**Your objective:** Reproduce every one of the rows below word for word, keeping their order and line breaks unchanged.

**Exercise data:**
----------

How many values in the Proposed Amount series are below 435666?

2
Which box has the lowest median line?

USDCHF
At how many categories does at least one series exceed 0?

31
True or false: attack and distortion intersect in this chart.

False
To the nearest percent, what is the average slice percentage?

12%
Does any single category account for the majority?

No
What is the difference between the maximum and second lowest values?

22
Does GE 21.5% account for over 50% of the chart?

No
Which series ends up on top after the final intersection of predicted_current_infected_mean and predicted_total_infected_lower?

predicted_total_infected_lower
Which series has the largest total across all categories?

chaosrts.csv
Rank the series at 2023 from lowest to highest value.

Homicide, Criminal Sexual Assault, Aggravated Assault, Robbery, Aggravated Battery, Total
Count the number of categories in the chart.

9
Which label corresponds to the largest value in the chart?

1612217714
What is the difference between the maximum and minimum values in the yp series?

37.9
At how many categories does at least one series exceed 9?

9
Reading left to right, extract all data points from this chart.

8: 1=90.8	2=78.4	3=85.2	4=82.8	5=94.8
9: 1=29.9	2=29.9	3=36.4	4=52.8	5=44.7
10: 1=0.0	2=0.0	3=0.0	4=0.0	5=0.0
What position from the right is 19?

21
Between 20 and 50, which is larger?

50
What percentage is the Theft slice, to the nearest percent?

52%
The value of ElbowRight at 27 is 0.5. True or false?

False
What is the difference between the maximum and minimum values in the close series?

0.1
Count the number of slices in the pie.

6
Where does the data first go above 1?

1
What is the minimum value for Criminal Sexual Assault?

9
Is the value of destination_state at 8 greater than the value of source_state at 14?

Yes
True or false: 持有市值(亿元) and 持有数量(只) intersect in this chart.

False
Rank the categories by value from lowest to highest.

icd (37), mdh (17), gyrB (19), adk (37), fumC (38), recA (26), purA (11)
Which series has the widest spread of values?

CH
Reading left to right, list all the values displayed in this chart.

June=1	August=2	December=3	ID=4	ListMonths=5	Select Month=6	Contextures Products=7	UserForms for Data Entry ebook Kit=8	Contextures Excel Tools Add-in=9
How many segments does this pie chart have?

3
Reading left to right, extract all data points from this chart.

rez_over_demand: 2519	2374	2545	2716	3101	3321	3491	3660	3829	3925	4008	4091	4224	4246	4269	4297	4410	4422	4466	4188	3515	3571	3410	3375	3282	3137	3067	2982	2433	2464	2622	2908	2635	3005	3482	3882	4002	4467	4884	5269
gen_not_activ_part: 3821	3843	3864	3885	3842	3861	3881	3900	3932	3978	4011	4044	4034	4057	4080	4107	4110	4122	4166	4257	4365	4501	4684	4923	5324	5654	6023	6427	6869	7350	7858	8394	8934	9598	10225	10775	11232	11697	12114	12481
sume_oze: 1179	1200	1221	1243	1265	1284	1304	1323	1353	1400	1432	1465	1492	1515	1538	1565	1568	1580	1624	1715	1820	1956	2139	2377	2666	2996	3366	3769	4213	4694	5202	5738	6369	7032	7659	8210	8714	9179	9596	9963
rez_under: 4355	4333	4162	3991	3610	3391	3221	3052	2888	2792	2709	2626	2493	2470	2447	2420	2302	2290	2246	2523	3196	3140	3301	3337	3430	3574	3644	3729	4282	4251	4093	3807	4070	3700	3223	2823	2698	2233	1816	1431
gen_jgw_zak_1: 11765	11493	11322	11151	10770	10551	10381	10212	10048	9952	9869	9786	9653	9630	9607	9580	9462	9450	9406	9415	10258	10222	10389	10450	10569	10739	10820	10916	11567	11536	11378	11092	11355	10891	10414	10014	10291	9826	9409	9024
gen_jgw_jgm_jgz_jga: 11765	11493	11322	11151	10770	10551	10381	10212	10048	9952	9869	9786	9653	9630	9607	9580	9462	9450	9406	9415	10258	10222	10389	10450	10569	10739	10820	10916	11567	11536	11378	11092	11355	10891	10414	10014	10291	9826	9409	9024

----------

**Answer space:**
How many values in the Proposed Amount series are below 435666?

2
Which box has the lowest median line?

USDCHF
At how many categories does at least one series exceed 0?

31
True or false: attack and distortion intersect in this chart.

False
To the nearest percent, what is the average slice percentage?

12%
Does any single category account for the majority?

No
What is the difference between the maximum and second lowest values?

22
Does GE 21.5% account for over 50% of the chart?

No
Which series ends up on top after the final intersection of predicted_current_infected_mean and predicted_total_infected_lower?

predicted_total_infected_lower
Which series has the largest total across all categories?

chaosrts.csv
Rank the series at 2023 from lowest to highest value.

Homicide, Criminal Sexual Assault, Aggravated Assault, Robbery, Aggravated Battery, Total
Count the number of categories in the chart.

9
Which label corresponds to the largest value in the chart?

1612217714
What is the difference between the maximum and minimum values in the yp series?

37.9
At how many categories does at least one series exceed 9?

9
Reading left to right, extract all data points from this chart.

8: 1=90.8	2=78.4	3=85.2	4=82.8	5=94.8
9: 1=29.9	2=29.9	3=36.4	4=52.8	5=44.7
10: 1=0.0	2=0.0	3=0.0	4=0.0	5=0.0
What position from the right is 19?

21
Between 20 and 50, which is larger?

50
What percentage is the Theft slice, to the nearest percent?

52%
The value of ElbowRight at 27 is 0.5. True or false?

False
What is the difference between the maximum and minimum values in the close series?

0.1
Count the number of slices in the pie.

6
Where does the data first go above 1?

1
What is the minimum value for Criminal Sexual Assault?

9
Is the value of destination_state at 8 greater than the value of source_state at 14?

Yes
True or false: 持有市值(亿元) and 持有数量(只) intersect in this chart.

False
Rank the categories by value from lowest to highest.

icd (37), mdh (17), gyrB (19), adk (37), fumC (38), recA (26), purA (11)
Which series has the widest spread of values?

CH
Reading left to right, list all the values displayed in this chart.

June=1	August=2	December=3	ID=4	ListMonths=5	Select Month=6	Contextures Products=7	UserForms for Data Entry ebook Kit=8	Contextures Excel Tools Add-in=9
How many segments does this pie chart have?

3
Reading left to right, extract all data points from this chart.

rez_over_demand: 2519	2374	2545	2716	3101	3321	3491	3660	3829	3925	4008	4091	4224	4246	4269	4297	4410	4422	4466	4188	3515	3571	3410	3375	3282	3137	3067	2982	2433	2464	2622	2908	2635	3005	3482	3882	4002	4467	4884	5269
gen_not_activ_part: 3821	3843	3864	3885	3842	3861	3881	3900	3932	3978	4011	4044	4034	4057	4080	4107	4110	4122	4166	4257	4365	4501	4684	4923	5324	5654	6023	6427	6869	7350	7858	8394	8934	9598	10225	10775	11232	11697	12114	12481
sume_oze: 1179	1200	1221	1243	1265	1284	1304	1323	1353	1400	1432	1465	1492	1515	1538	1565	1568	1580	1624	1715	1820	1956	2139	2377	2666	2996	3366	3769	4213	4694	5202	5738	6369	7032	7659	8210	8714	9179	9596	9963
rez_under: 4355	4333	4162	3991	3610	3391	3221	3052	2888	2792	2709	2626	2493	2470	2447	2420	2302	2290	2246	2523	3196	3140	3301	3337	3430	3574	3644	3729	4282	4251	4093	3807	4070	3700	3223	2823	2698	2233	1816	1431
gen_jgw_zak_1: 11765	11493	11322	11151	10770	10551	10381	10212	10048	9952	9869	9786	9653	9630	9607	9580	9462	9450	9406	9415	10258	10222	10389	10450	10569	10739	10820	10916	11567	11536	11378	11092	11355	10891	10414	10014	10291	9826	9409	9024
gen_jgw_jgm_jgz_jga: 11765	11493	11322	11151	10770	10551	10381	10212	10048	9952	9869	9786	9653	9630	9607	9580	9462	9450	9406	9415	10258	10222	10389	10450	10569	10739	10820	10916	11567	11536	11378	11092	11355	10891	10414	10014	10291	9826	9409	9024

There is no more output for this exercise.